Bernard Harrison was a handsome, debonair heart surgeon from Minneapolis. He even had a slick pencil-thin mustache that added an
air of suave. Prim and proper, the name “Bernard” fit him perfectly, which made it a slam dunk to christen him “Harry” instead. He was forty-nine, single, and had the chiseled body of a stud twenty years younger. The women would love him when we got to Tikrit.

Our third surgeon was thirty-five-year-old Ian Nunnally, the youngest of the group. Known as “Little Buddha,” Ian had served as an enlisted soldier more than a decade before, so he knew his way around the military. Fresh from residency, Ian was quiet as we started our journey and we hoped he'd loosen up over time. We didn't know if it was worry over the war, us, or something else.

Our bone man was a square-jawed forty-four-year-old orthopedist named Bill Stanton from Fort Pierce, Florida. “Wild Bill” was regular Army for years and had served in places like Kosovo before leaving the military and going into private practice. He rejoined after 9/11 and asked to be sent to the war. Bill was a graduate of West Point and wore the huge ring of the military academy. He had the easy look of someone's older brother; I felt like I'd known him for years.

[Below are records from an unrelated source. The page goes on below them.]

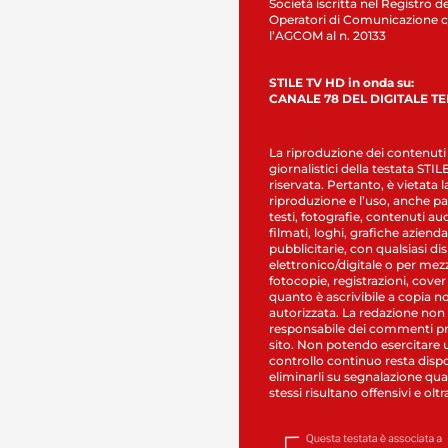
Società iscritta nel Registro de
Operatori di Comunicazione c
l’AGCOM al n. 20133
STILE TV HD in onda su:
CANALE 78 DEL DIGITALE T
La riproduzione dei contenuti
giornalistici della testata STI
riservata. Pertanto, è vietata l
riproduzione e l’uso, anche par
testi, fotografie, contenuti au
filmati, loghi, grafiche aziendal
pubblicitarie, con qualsiasi di
elettronico/digitale o per mez
fotocopie, registrazioni, cover
quanto è ascrivibile a copia n
autorizzata. La redazione non
responsabile dei commenti pr
sito. Non potendo esercitare 
controllo continuo resta dispo
eliminarli su segnalazione qual
stessi risultano offensivi e oltr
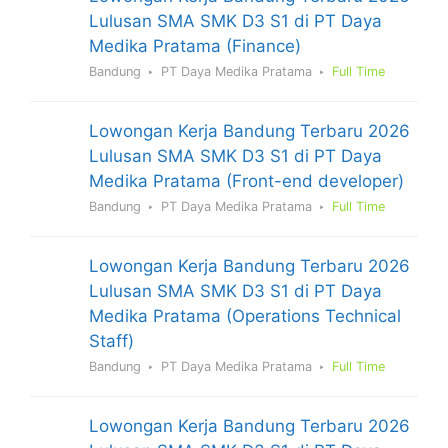
Lulusan SMA SMK D3 S1 di PT Daya
Medika Pratama (Finance)
Bandung
PT Daya Medika Pratama
Full Time
Lowongan Kerja Bandung Terbaru 2026
Lulusan SMA SMK D3 S1 di PT Daya
Medika Pratama (Front-end developer)
Bandung
PT Daya Medika Pratama
Full Time
Lowongan Kerja Bandung Terbaru 2026
Lulusan SMA SMK D3 S1 di PT Daya
Medika Pratama (Operations Technical
Staff)
Bandung
PT Daya Medika Pratama
Full Time
Lowongan Kerja Bandung Terbaru 2026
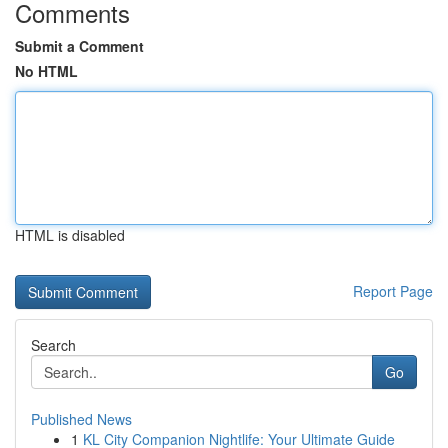
Comments
Submit a Comment
No HTML
HTML is disabled
Report Page
Search
Go
Published News
1
KL City Companion Nightlife: Your Ultimate Guide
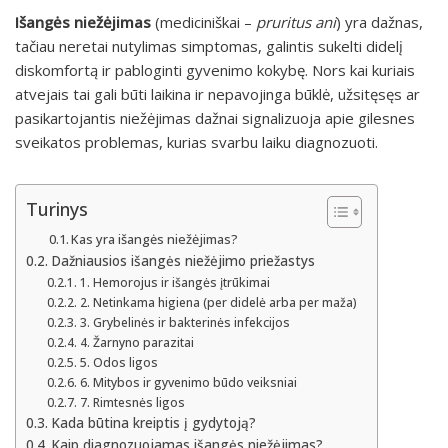
Išangės niežėjimas
(mediciniškai –
pruritus ani
) yra dažnas,
tačiau neretai nutylimas simptomas, galintis sukelti didelį
diskomfortą ir pabloginti gyvenimo kokybę. Nors kai kuriais
atvejais tai gali būti laikina ir nepavojinga būklė, užsitęsęs ar
pasikartojantis niežėjimas dažnai signalizuoja apie gilesnes
sveikatos problemas, kurias svarbu laiku diagnozuoti.
Turinys
Kas yra išangės niežėjimas?
Dažniausios išangės niežėjimo priežastys
1. Hemorojus ir išangės įtrūkimai
2. Netinkama higiena (per didelė arba per maža)
3. Grybelinės ir bakterinės infekcijos
4. Žarnyno parazitai
5. Odos ligos
6. Mitybos ir gyvenimo būdo veiksniai
7. Rimtesnės ligos
Kada būtina kreiptis į gydytoją?
Kaip diagnozuojamas išangės niežėjimas?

Mike Barron, the family doctor from St. Louis, was slated to work with me in the ER. Mike was an infantry officer in the Marines, then performed an abrupt about-face leaving the Corps and going off to medical school. He was on the faculty of the St. Louis University School of Medicine and now hoped to go out and medically minister to the Iraqi civilian population as well as our own wounded.

We couldn't quite get a handle on our other ER doc, Gerry Maloney. In the real world, Gerry was a thirty-eight-year-old toxicologist who was smart as hell and
loved
the Army. Or at least loved the
idea
of the Army and its unique language. A conversation with Gerry usually consisted of mil-language with a touch of reality sprinkled in.

When Rick and I would run into Gerry, we'd ask, “What's shaking, babe?”

“Zulu.”

“What the hell is Zulu?”

“Zulu. Zero. Nothing. C'mon, guys, it's SOP to know the lingo.
You'll need it once those air jockeys get us in country.”

Despite the heavy doses of “Maloney baloney,” we loved Gerry and decided the best way to handle him would be to adopt him as our group mascot. “Gerry, you are an Alpha Sierra Sierra, but you're our Alpha Sierra Sierra.”